06:29L'anatomie d'une actrice, c'est effectivement le regard sur le jeu, sur l'importance du spectacle vivant, sur ce qu'une femme peut vivre, finalement, à travers l'incarnation de beaucoup de personnages,
06:40au point de s'oublier elle-même et d'oublier sa propre fille.
06:43Ça nous montre nos forces et nos fragilités, c'est cela qu'il faut retenir de cette pièce, que nous sommes à la fois très forts et très fragiles.
06:50Très vulnérables. Et tant mieux, d'ailleurs, parce que cette vulnérabilité est quelque part comme des antennes qui nous alertent aussi sur certaines choses dans la vie.
07:00« Anatomie d'une actrice », moi, j'avais envie de mêler la transmission que je fais au laboratoire de l'acteur, ce que j'ai pu donner et transmettre à des acteurs qui, aujourd'hui, font ce métier.
07:14– Vous pensez à Alix et à Castat, à Harim, on peut en citer énormément.
07:18– Oui, Raphaël Kenard, Alexis Mananti, Karim Leclou, Doré Atelier.

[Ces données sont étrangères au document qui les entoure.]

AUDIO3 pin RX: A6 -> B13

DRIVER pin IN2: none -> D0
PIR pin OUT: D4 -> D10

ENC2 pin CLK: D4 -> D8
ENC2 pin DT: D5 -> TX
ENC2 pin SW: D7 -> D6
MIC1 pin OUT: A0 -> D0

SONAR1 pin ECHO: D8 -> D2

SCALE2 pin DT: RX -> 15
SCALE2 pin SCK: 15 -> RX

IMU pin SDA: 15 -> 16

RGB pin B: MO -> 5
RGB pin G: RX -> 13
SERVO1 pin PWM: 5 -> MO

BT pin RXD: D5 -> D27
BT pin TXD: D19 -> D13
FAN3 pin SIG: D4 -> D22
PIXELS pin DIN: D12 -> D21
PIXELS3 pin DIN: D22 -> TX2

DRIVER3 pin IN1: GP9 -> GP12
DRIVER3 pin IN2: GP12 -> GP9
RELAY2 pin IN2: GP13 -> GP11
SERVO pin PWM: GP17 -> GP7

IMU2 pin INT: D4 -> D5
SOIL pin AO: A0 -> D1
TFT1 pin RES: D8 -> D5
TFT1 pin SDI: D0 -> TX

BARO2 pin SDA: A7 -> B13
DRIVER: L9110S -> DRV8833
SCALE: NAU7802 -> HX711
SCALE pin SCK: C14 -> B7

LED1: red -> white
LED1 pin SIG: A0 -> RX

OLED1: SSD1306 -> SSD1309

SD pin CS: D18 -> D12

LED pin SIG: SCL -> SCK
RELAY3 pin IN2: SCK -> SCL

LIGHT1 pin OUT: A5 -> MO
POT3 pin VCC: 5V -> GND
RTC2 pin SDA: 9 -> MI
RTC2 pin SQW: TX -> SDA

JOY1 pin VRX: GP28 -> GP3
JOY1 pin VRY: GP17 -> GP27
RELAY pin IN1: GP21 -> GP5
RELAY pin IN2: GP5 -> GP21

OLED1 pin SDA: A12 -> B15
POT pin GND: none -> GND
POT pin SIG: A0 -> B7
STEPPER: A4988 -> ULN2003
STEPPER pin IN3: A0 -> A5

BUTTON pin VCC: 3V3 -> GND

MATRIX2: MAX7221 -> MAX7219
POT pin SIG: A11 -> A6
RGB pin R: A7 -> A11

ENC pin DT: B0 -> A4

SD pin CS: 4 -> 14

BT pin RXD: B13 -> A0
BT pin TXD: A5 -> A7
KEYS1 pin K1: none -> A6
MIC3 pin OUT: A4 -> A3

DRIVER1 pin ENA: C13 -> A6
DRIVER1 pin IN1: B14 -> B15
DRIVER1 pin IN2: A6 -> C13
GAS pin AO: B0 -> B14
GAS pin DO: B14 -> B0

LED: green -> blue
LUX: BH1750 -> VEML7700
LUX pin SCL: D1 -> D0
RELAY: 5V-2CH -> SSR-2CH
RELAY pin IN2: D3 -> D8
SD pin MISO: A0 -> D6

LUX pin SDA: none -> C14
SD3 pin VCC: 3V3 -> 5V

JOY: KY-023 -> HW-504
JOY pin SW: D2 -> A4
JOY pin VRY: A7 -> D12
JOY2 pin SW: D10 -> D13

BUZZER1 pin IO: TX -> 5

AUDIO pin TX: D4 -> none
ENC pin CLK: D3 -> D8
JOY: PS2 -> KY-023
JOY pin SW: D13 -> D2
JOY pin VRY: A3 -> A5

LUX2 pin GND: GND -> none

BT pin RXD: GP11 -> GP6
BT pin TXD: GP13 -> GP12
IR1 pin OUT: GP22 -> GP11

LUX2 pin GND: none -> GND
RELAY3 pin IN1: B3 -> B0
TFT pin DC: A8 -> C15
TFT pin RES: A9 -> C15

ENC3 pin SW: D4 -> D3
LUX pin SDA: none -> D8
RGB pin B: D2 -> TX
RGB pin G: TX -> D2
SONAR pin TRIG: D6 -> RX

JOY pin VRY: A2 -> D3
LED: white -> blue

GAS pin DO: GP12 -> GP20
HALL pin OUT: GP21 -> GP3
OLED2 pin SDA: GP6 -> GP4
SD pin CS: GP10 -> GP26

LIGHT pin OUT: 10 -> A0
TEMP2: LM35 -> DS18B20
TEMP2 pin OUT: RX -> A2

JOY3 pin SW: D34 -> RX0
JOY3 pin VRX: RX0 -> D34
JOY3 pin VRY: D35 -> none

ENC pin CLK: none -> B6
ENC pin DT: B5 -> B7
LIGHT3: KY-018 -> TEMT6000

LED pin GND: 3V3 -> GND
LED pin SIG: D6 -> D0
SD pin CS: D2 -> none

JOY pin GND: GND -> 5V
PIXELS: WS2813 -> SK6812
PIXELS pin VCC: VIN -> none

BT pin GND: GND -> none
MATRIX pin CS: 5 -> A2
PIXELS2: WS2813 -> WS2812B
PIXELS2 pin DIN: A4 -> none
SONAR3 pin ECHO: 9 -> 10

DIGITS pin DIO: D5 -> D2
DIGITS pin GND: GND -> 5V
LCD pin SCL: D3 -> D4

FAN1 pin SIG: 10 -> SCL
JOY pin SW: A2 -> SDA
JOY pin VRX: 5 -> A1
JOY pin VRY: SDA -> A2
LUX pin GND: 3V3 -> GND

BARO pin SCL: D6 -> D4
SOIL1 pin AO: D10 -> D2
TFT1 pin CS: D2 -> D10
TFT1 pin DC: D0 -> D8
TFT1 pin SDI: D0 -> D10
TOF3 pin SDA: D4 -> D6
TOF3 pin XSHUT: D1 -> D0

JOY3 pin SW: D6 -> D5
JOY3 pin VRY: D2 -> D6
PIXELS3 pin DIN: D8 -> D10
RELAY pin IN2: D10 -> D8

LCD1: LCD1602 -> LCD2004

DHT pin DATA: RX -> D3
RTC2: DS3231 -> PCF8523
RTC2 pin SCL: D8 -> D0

Je suis très fière de vraiment, bravo, bravo pour leur parcours, parce qu'après, ça leur appartient.
07:28C'est-à-dire que, oui, il y a un élan, il y a une formation, mais après, il faut continuer la route. Il ne faut pas se couper de son instinct, il faut faire les bons choix, il faut tenir le choc.
07:40Bon, mais bravo à eux, vraiment. Mais comme je suis actrice moi-même, ça me permet, moi, tout le temps de me remettre en question dans ma transmission.
07:51Donc, il y a une espèce de boucle d'énergie comme ça qui fait que tout est toujours vivant, que je suis toujours en train de réfléchir au sujet.
08:00Et la pièce nous a donné aussi cette occasion de re-réfléchir à qu'est-ce que c'est qu'être un acteur.
08:06Puis, on confronte aussi, pardonnez-moi, vu qu'au début, on ne sait pas du tout que Juliette est sa fille, au début, il y a aussi ce choc générationnel entre une actrice confirmée,
08:20une jeune actrice qui vient d'arriver dans le métier, ce choc des générations.
08:26Donc, surtout qu'à notre époque, on peut vraiment exploiter des choses.
08:30Donc, il y avait ça aussi qui venait.
08:32Ça serait l'heure psychologique. Mais on rit aussi.